Stored dataset items:
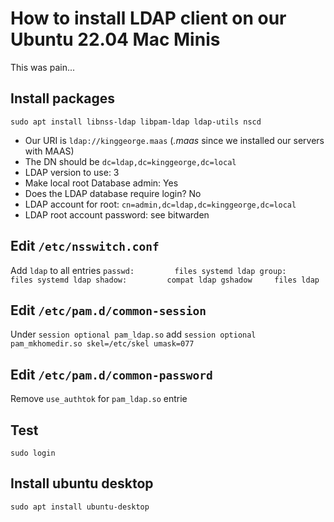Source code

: # How to install LDAP client on our Ubuntu 22.04 Mac Minis
This was pain...

## Install packages

``sudo apt install libnss-ldap libpam-ldap ldap-utils nscd``

- Our URI is ``ldap://kinggeorge.maas`` (*.maas* since we installed our servers with MAAS)
- The DN should be ``dc=ldap,dc=kinggeorge,dc=local``
- LDAP version to use: 3
- Make local root Database admin: Yes
- Does the LDAP database require login? No
- LDAP account for root: ``cn=admin,dc=ldap,dc=kinggeorge,dc=local``
- LDAP root account password: see bitwarden

## Edit ``/etc/nsswitch.conf``

Add ``ldap`` to all entries
``
passwd:         files systemd ldap
group:          files systemd ldap
shadow:         compat ldap
gshadow		files ldap
``

## Edit ``/etc/pam.d/common-session``

Under ``session optional pam_ldap.so`` add
``session optional pam_mkhomedir.so skel=/etc/skel umask=077``

## Edit ``/etc/pam.d/common-password``

Remove ``use_authtok`` for ``pam_ldap.so`` entrie

## Test

``sudo login``

## Install ubuntu desktop

``sudo apt install ubuntu-desktop``

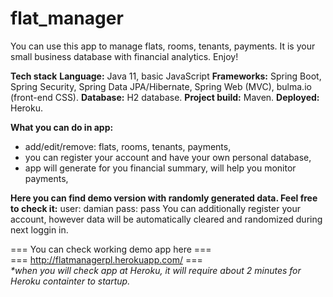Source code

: # flat_manager
You can use this app to manage flats, rooms, tenants, payments. It is your small business database with financial analytics. Enjoy!

<b>Tech stack</b>
<b>Language:</b> Java 11, basic JavaScript
<b>Frameworks:</b> Spring Boot, Spring Security, Spring Data JPA/Hibernate, Spring Web (MVC), bulma.io (front-end CSS).
<b>Database:</b> H2 database.
<b>Project build:</b> Maven.
<b>Deployed:</b> Heroku.

<b>What you can do in app:</b>
- add/edit/remove: flats, rooms, tenants, payments,
- you can register your account and have your own personal database,
- app will generate for you financial summary, will help you monitor payments,

<b>Here you can find demo version with randomly generated data. Feel free to check it:</b>
user: damian
pass: pass
You can additionally register your account, however data will be automatically cleared and randomized during next loggin in.


=== You can check working demo app here ===<br>
=== http://flatmanagerpl.herokuapp.com/ ===<br>
<i>*when you will check app at Heroku, it will require about 2 minutes for Heroku containter to startup.</i>
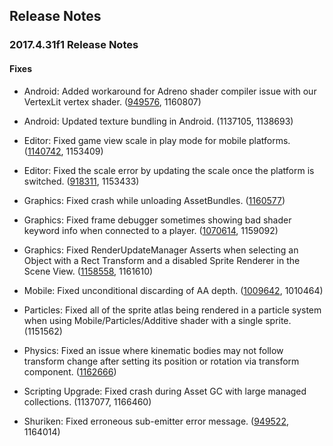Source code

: ## Release Notes

### 2017.4.31f1 Release Notes

#### Fixes

-   Android: Added workaround for Adreno shader compiler issue with our VertexLit vertex shader. ([949576](https://issuetracker.unity3d.com/issues/android-objects-with-mobile-vertex-lit-shader-ignore-point-light-and-spot-light-when-built-on-a-device-with-adreno-418-gpu), 1160807)

-   Android: Updated texture bundling in Android. (1137105, 1138693)

-   Editor: Fixed game view scale in play mode for mobile platforms. ([1140742](https://issuetracker.unity3d.com/issues/game-tab-window-rescales-when-entering-the-play-mode), 1153409)

-   Editor: Fixed the scale error by updating the scale once the platform is switched. ([918311](https://issuetracker.unity3d.com/issues/switching-between-platforms-results-into-game-views-resolution-slash-aspect-ratio-scale-settings-not-changing), 1153433)

-   Graphics: Fixed crash while unloading AssetBundles. ([1160577](https://issuetracker.unity3d.com/issues/crash-at-libunity-dot-applyblendshapes-on-android))

-   Graphics: Fixed frame debugger sometimes showing bad shader keyword info when connected to a player. ([1070614](https://issuetracker.unity3d.com/issues/frame-debugger-does-not-display-all-additional-shader-keywords-when-debugging-a-built-player), 1159092)

-   Graphics: Fixed RenderUpdateManager Asserts when selecting an Object with a Rect Transform and a disabled Sprite Renderer in the Scene View. ([1158558](https://issuetracker.unity3d.com/issues/renderupdatemanager-asserts-when-selecting-an-object-with-a-rect-transform-and-a-disabled-sprite-renderer-in-the-scene-view), 1161610)

-   Mobile: Fixed unconditional discarding of AA depth. ([1009642](https://issuetracker.unity3d.com/issues/post-effects-are-rendering-with-lots-of-artifacts-on-metal-api-or-with-msaa-enabled), 1010464)

-   Particles: Fixed all of the sprite atlas being rendered in a particle system when using Mobile/Particles/Additive shader with a single sprite. (1151562)

-   Physics: Fixed an issue where kinematic bodies may not follow transform change after setting its position or rotation via transform component. ([1162666](https://issuetracker.unity3d.com/issues/kinematic-rigidbody-child-with-gravity-is-not-hit-by-raycastall))

-   Scripting Upgrade: Fixed crash during Asset GC with large managed collections. (1137077, 1166460)

-   Shuriken: Fixed erroneous sub-emitter error message. ([949522](https://issuetracker.unity3d.com/issues/sub-emitters-must-be-children-of-the-system-that-spawns-them-error-is-shown-even-though-sub-emitters-are-correctly-parented), 1164014)
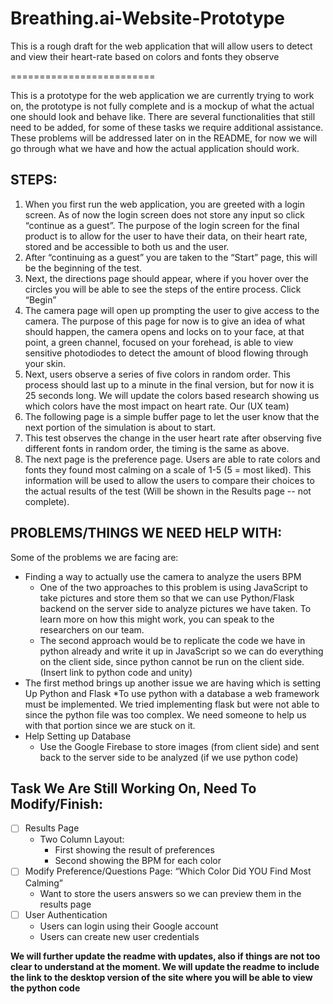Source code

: # Breathing.ai-Website-Prototype
This is a rough draft for the web application that will allow users to detect and view their heart-rate based on colors and fonts they observe

=========================


This is a prototype for the web application we are currently trying to work on, the prototype is not fully complete and is a mockup of what the actual one should look and behave like. There are several functionalities that still need to be added, for some of these tasks we require additional assistance. These problems will be addressed later on in the README, for now we will go through what we have and how the actual application should work.


## STEPS: 
1. When you first run the web application, you are greeted with a login screen. As of now the login screen does not store any input so click “continue as a guest”. The purpose of the login screen for the final product is to allow for the user to have their data, on their heart rate, stored and be accessible to both us and the user. 
2. After “continuing as a guest” you are taken to the “Start” page, this will be the beginning of the test.
3. Next, the directions page should appear, where  if you hover over the circles you will be able to see the steps of the entire process. Click “Begin”
4. The camera page will open up prompting the user to give access to the camera. The purpose of this page for now is to give an idea of what should happen, the camera opens and locks on to your face, at that point, a green channel, focused on your forehead, is able to view sensitive photodiodes to detect the amount of blood flowing through your skin. 
5. Next, users observe a series of five colors in random order. This process should last up to a minute in the final version, but for now it is 25 seconds long. We will update the colors based research showing us which colors have the most impact on heart rate. Our (UX team)
6. The following page is a simple buffer page to let the user know that the next portion of the simulation is about to start. 
7. This test observes the change in the user heart rate after observing five different fonts in random order, the timing is the same as above.
8. The next page is the preference page. Users are able to rate colors and fonts they found most calming on a scale of 1-5 (5 = most liked). This information will be used to allow the users to compare their choices to the actual results of the test (Will be shown in the Results page -- not complete).



## PROBLEMS/THINGS WE NEED HELP WITH:

Some of the problems we are facing are: 
* Finding a way to actually use the camera to analyze the users BPM
    * One of the two approaches to this problem is using JavaScript to take pictures and store them so that we can use        Python/Flask backend on the server side to analyze pictures we have taken. To learn more on how this might work, you can speak to the researchers on our team. 
    * The second approach would be to replicate the code we have in python already and write it up in JavaScript so we can do everything on the client side, since python cannot be run on the client side. (Insert link to python code and unity)
* The first method brings up another issue we are having which is setting Up Python and Flask
    *To use python with a database a web framework must be implemented. We tried implementing flask but were not able to since the python file was too complex. We need someone to help us with that portion since we are stuck on it. 
* Help Setting up Database
    * Use the Google Firebase to store images (from client side) and sent back to the server side to be analyzed (if we use python code)







## Task We Are Still Working On, Need To Modify/Finish:
- [ ] Results Page
  * Two Column Layout: 
    * First showing the result of preferences   
    * Second showing the BPM for each color
- [ ] Modify Preference/Questions Page: “Which Color Did YOU Find Most Calming”
   * Want to store the users answers so we can preview them in the results page
- [ ] User Authentication
   * Users can login using their Google account
   * Users can create new user credentials 



**We will further update the readme with updates, also if things are not too clear to understand at the moment. We will update the readme to include the link to the desktop version of the site where you will be able to view the python code**

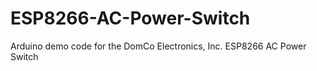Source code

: # ESP8266-AC-Power-Switch
Arduino demo code for the DomCo Electronics, Inc.  ESP8266 AC Power Switch
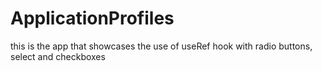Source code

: # ApplicationProfiles
 this is the app that showcases the use of useRef hook with radio buttons, select and checkboxes
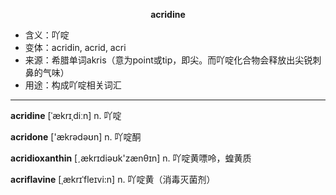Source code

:
**<center>acridine</center>**

- <span class="definition">含义：吖啶</span>
- <span class="definition">变体：acridin, acrid, acri</span>
- <span class="definition">来源：希腊单词akris（意为point或tip，即尖。而吖啶化合物会释放出尖锐刺鼻的气味）</span>
- <span class="definition">用途：构成吖啶相关词汇</span>

---

<span class="vocabulary">**acridine**</span> [ˈækrɪˌdiːn] n. 吖啶

<span class="vocabulary">**acridone**</span> ['ækrədəʊn] n. 吖啶酮

<span class="vocabulary">**acridioxanthin**</span> [ˏækrɪdiəʊk'zænθɪn] n. 吖啶黄嘌呤，蝗黄质

<span class="vocabulary">**acriflavine**</span> [ˌækrɪˈfleɪvi:n] n. 吖啶黄（消毒灭菌剂）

**REQUIREMENT**
Select each line in the stored dataset items above that contains the string "login", treating uppercase and lowercase as distinct.

**TASK RESPONSE**
- Does the LDAP database require login? No
``sudo login``
1. When you first run the web application, you are greeted with a login screen. As of now the login screen does not store any input so click “continue as a guest”. The purpose of the login screen for the final product is to allow for the user to have their data, on their heart rate, stored and be accessible to both us and the user. 
   * Users can login using their Google account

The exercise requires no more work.